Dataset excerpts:
:::::

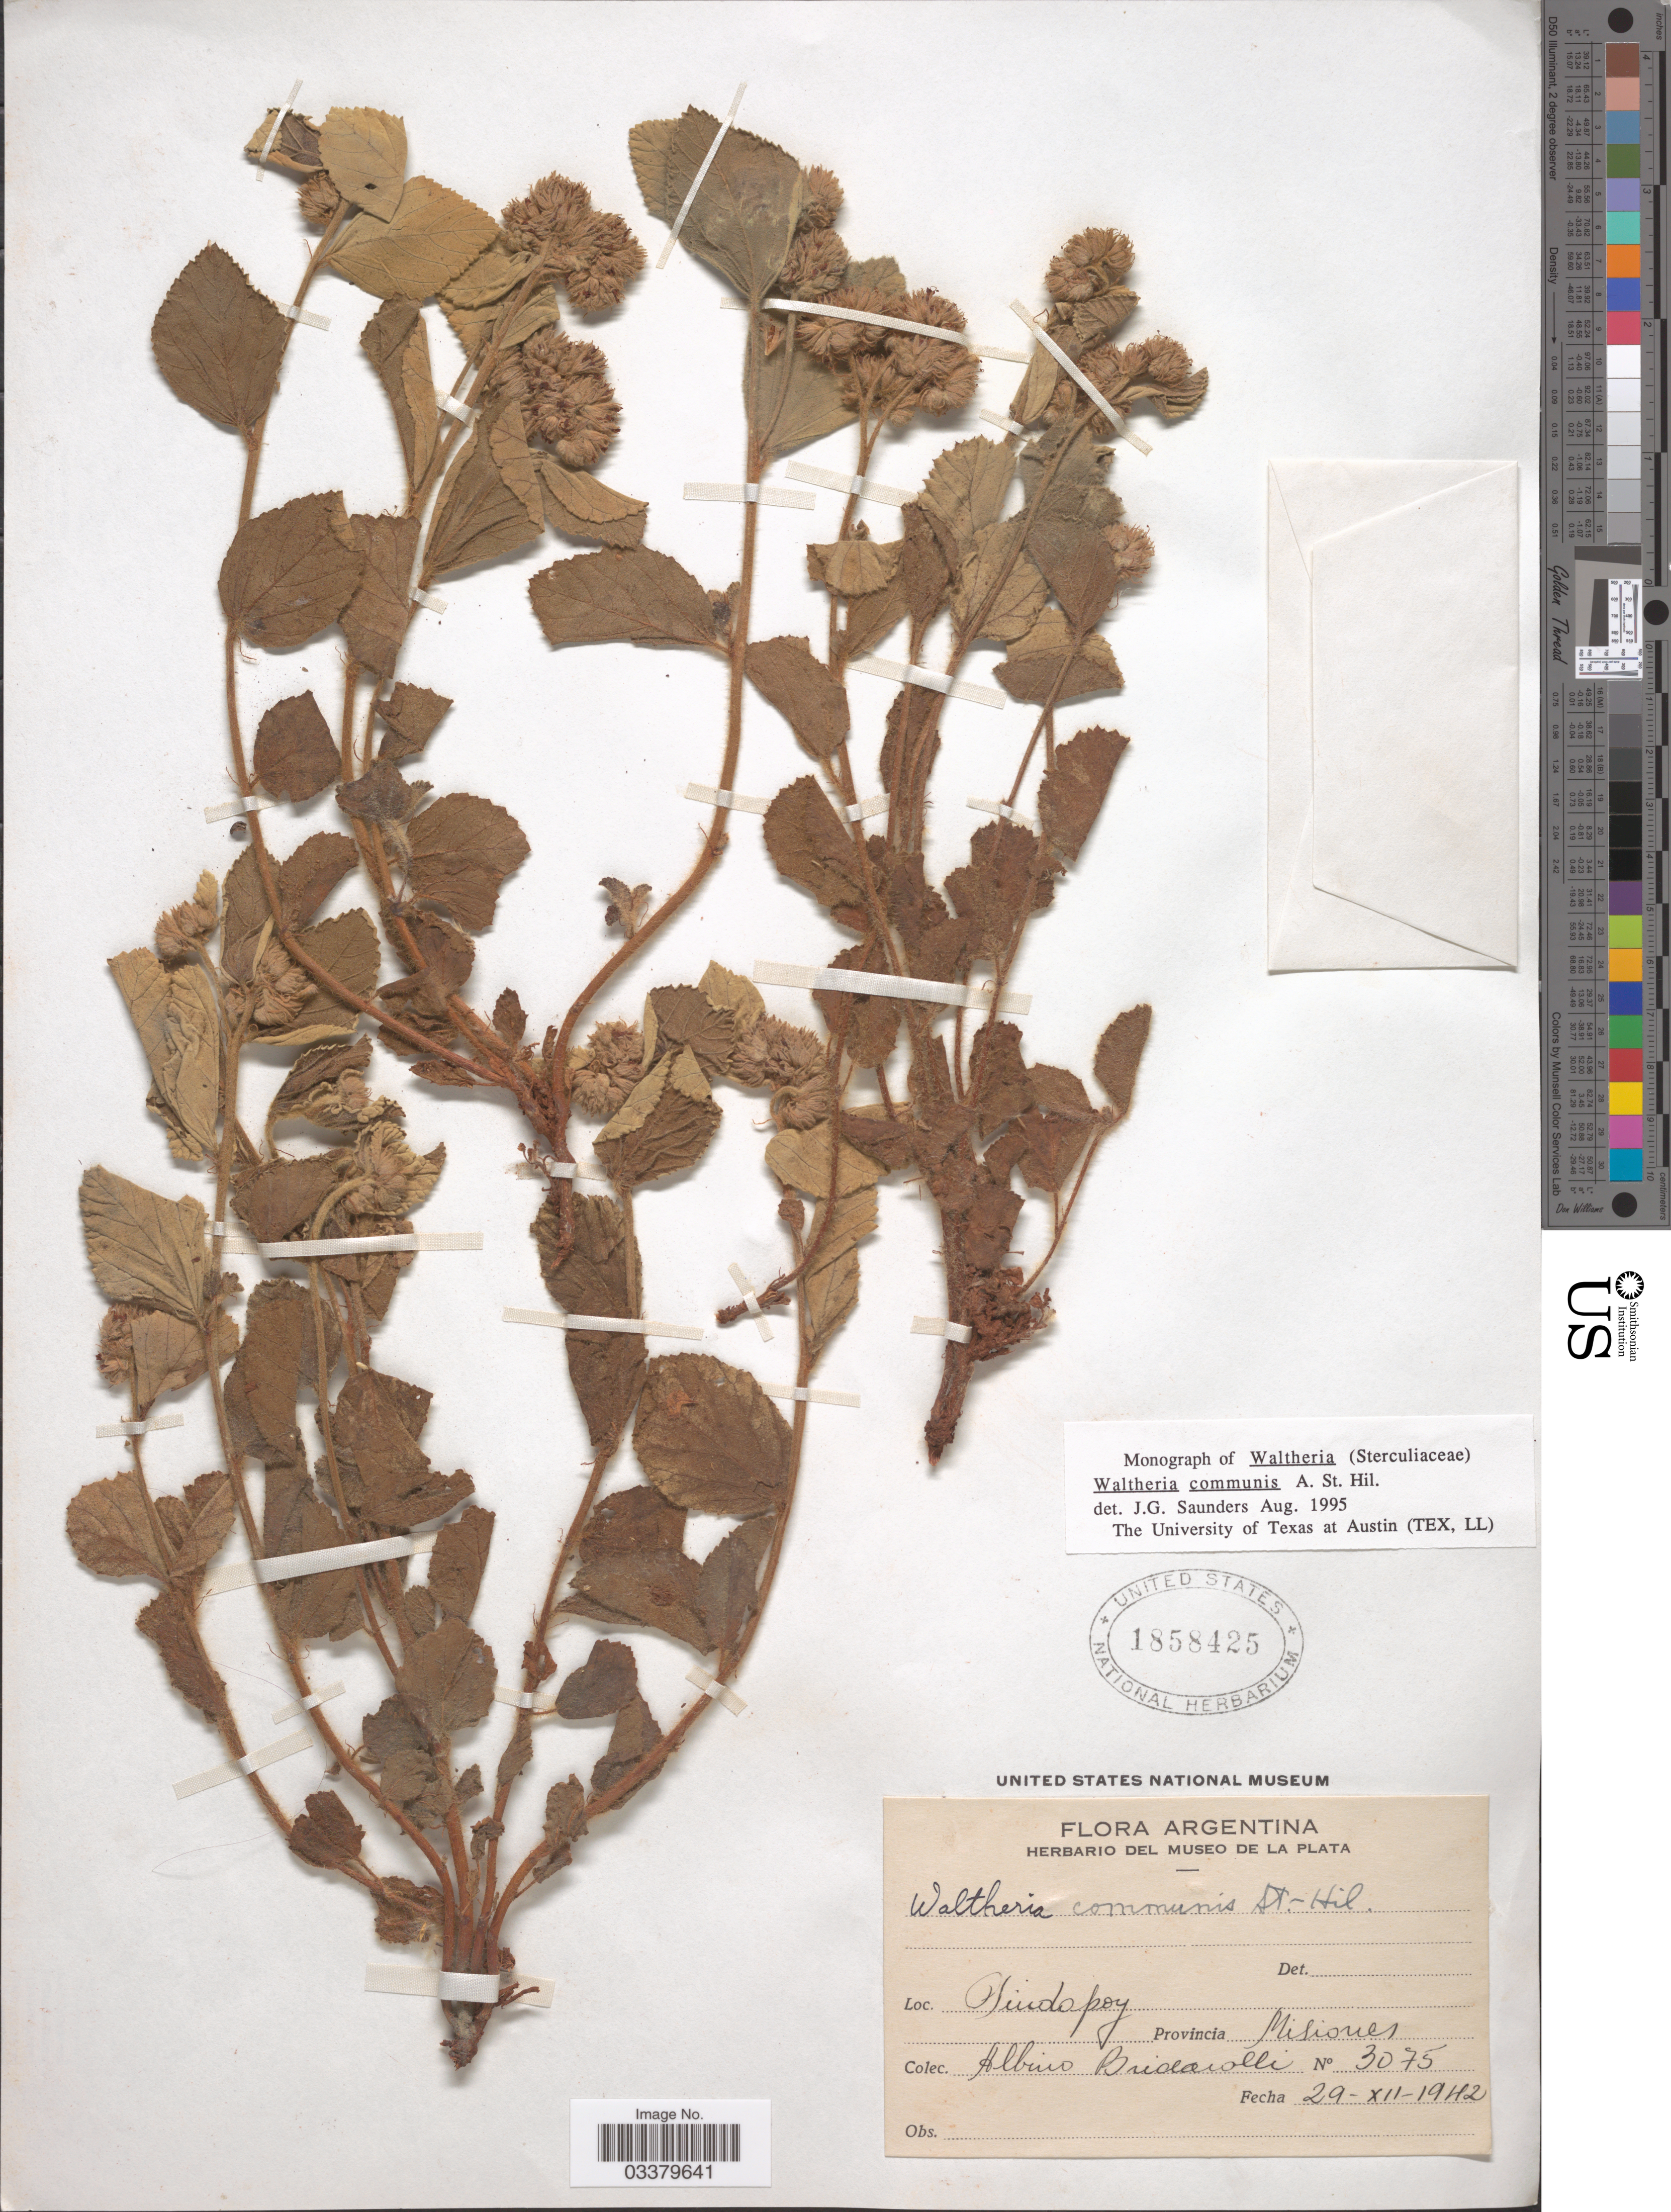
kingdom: Plantae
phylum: Tracheophyta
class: Magnoliopsida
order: Malvales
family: Malvaceae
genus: Waltheria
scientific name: Waltheria communis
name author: A. St.-Hil.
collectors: A. Bridarolli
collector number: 3075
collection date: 1942-12-29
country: Argentina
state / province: Misiones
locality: Pindapoy.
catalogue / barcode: US 1858425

:::::

#### GIVEN PROBLEM:
Please copy the lines of the records above exactly, starting at the line containing "family: Malvaceae" and ending with the last line of the records.

#### SOLUTION:
family: Malvaceae
genus: Waltheria
scientific name: Waltheria communis
name author: A. St.-Hil.
collectors: A. Bridarolli
collector number: 3075
collection date: 1942-12-29
country: Argentina
state / province: Misiones
locality: Pindapoy.
catalogue / barcode: US 1858425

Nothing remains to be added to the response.